>>>

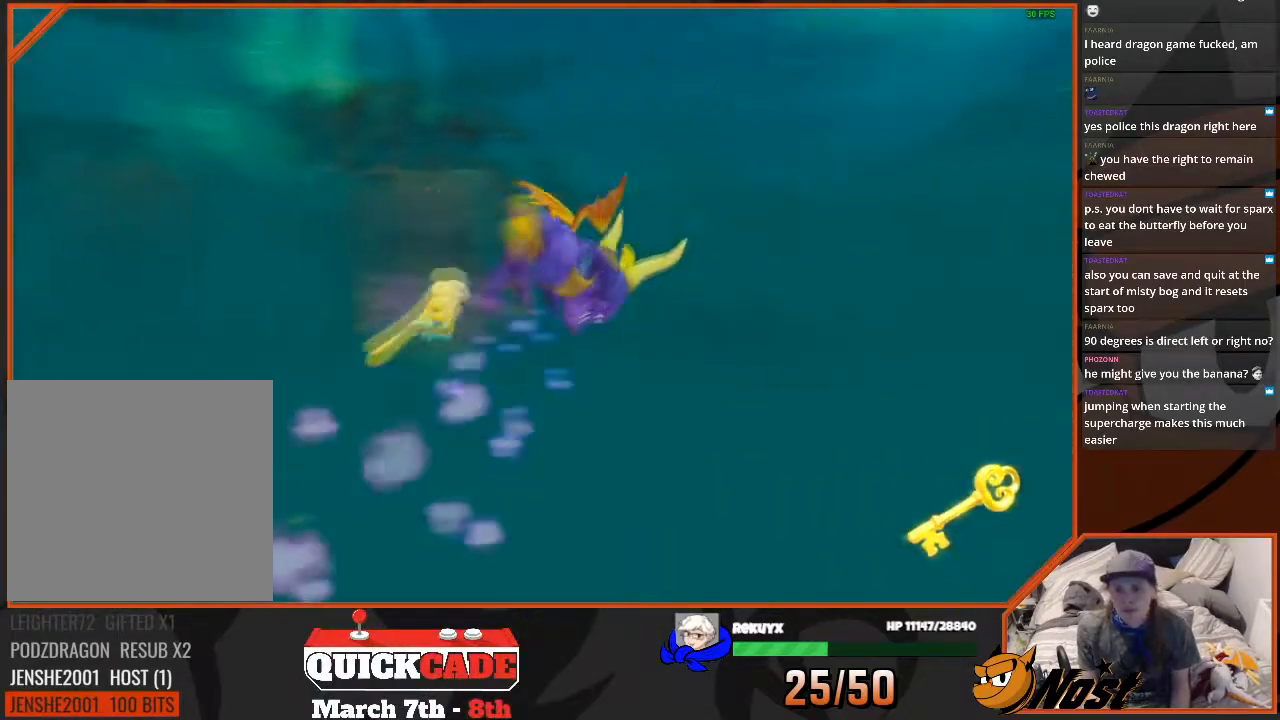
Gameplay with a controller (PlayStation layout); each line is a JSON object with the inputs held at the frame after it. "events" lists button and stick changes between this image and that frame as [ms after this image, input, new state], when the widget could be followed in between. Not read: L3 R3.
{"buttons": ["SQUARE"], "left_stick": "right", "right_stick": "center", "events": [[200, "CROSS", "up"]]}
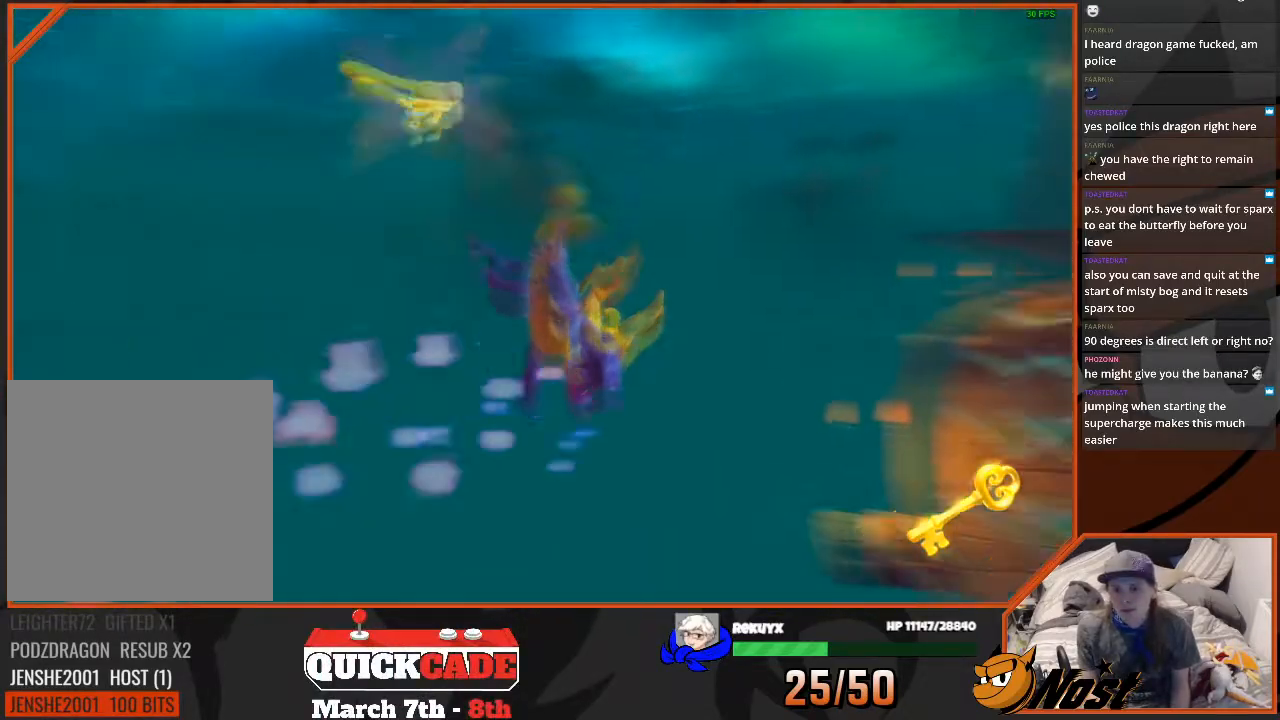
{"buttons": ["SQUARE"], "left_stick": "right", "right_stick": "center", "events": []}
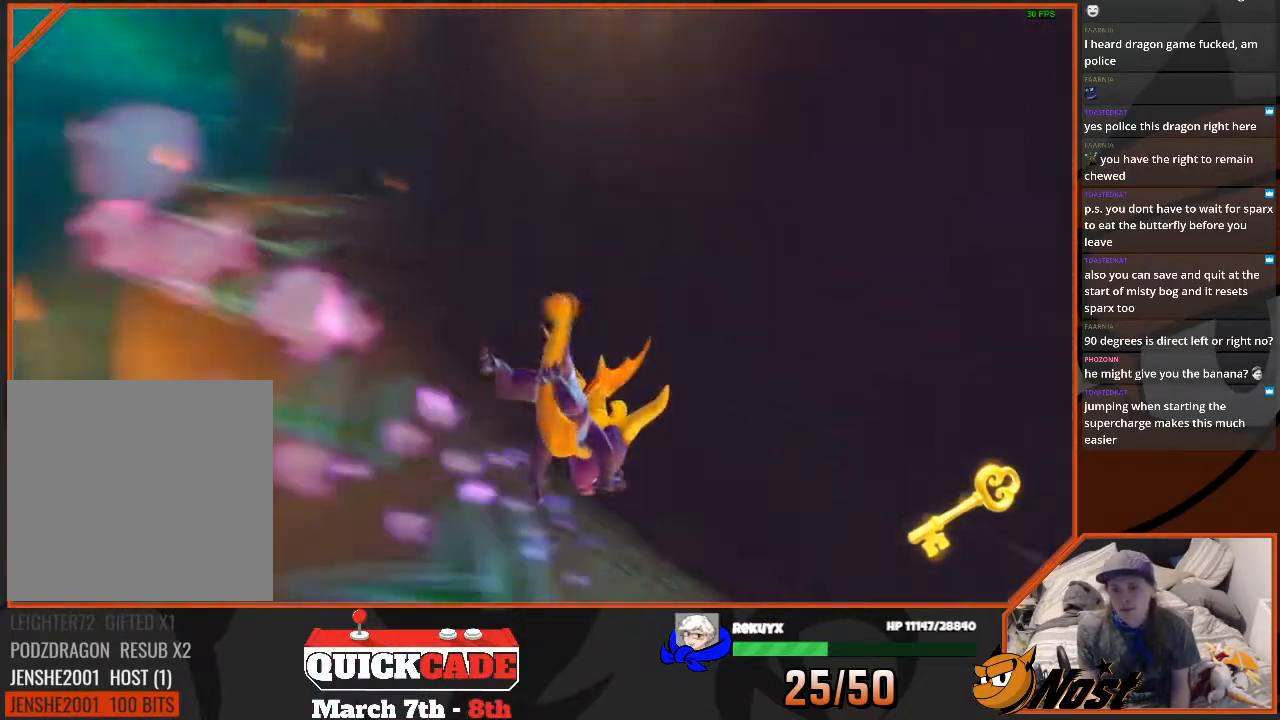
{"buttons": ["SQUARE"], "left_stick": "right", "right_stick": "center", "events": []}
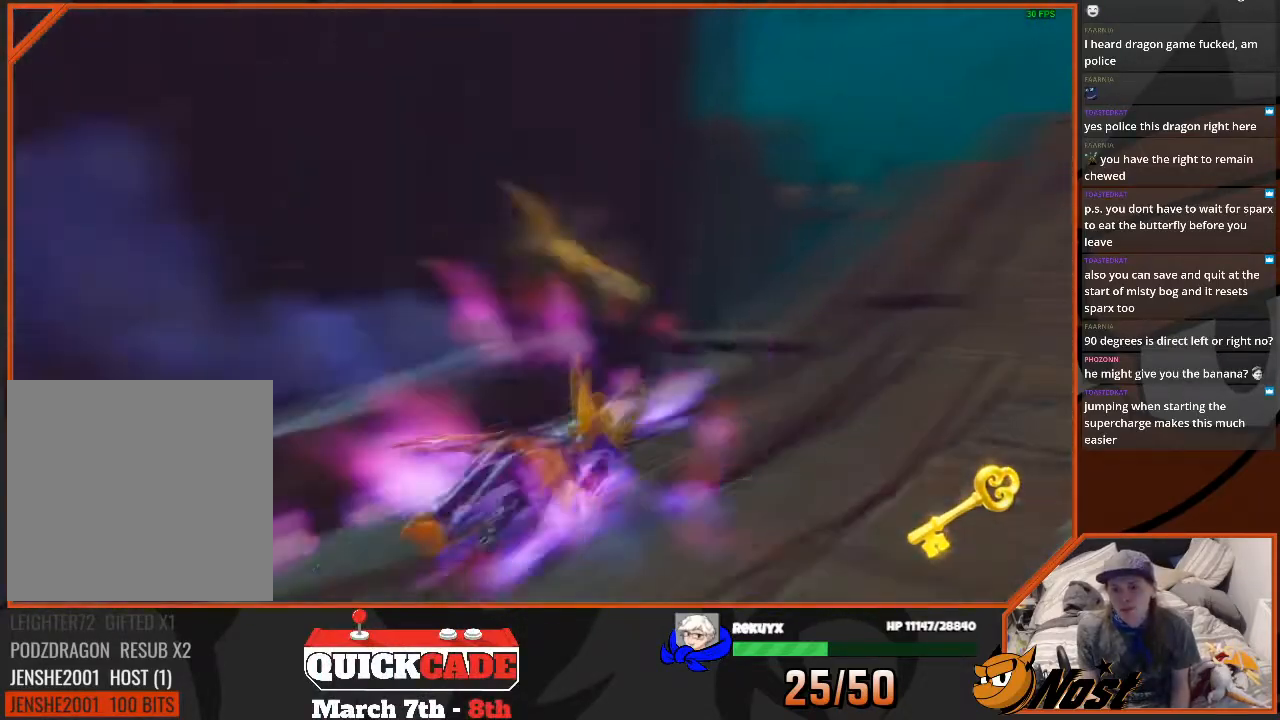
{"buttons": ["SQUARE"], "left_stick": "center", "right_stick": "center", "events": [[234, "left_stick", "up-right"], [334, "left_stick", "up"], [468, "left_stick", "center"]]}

<<<

-- WHAT YOU HAVE TO DO --
Apart from the images, print all the material above exactly as given.

-- SOLUTION TO THIS EXERCISE --
Gameplay with a controller (PlayStation layout); each line is a JSON object with the inputs held at the frame after it. "events" lists button and stick changes between this image and that frame as [ms after this image, input, new state], when the widget could be followed in between. Not read: L3 R3.
{"buttons": ["SQUARE"], "left_stick": "right", "right_stick": "center", "events": [[200, "CROSS", "up"]]}
{"buttons": ["SQUARE"], "left_stick": "right", "right_stick": "center", "events": []}
{"buttons": ["SQUARE"], "left_stick": "right", "right_stick": "center", "events": []}
{"buttons": ["SQUARE"], "left_stick": "center", "right_stick": "center", "events": [[234, "left_stick", "up-right"], [334, "left_stick", "up"], [468, "left_stick", "center"]]}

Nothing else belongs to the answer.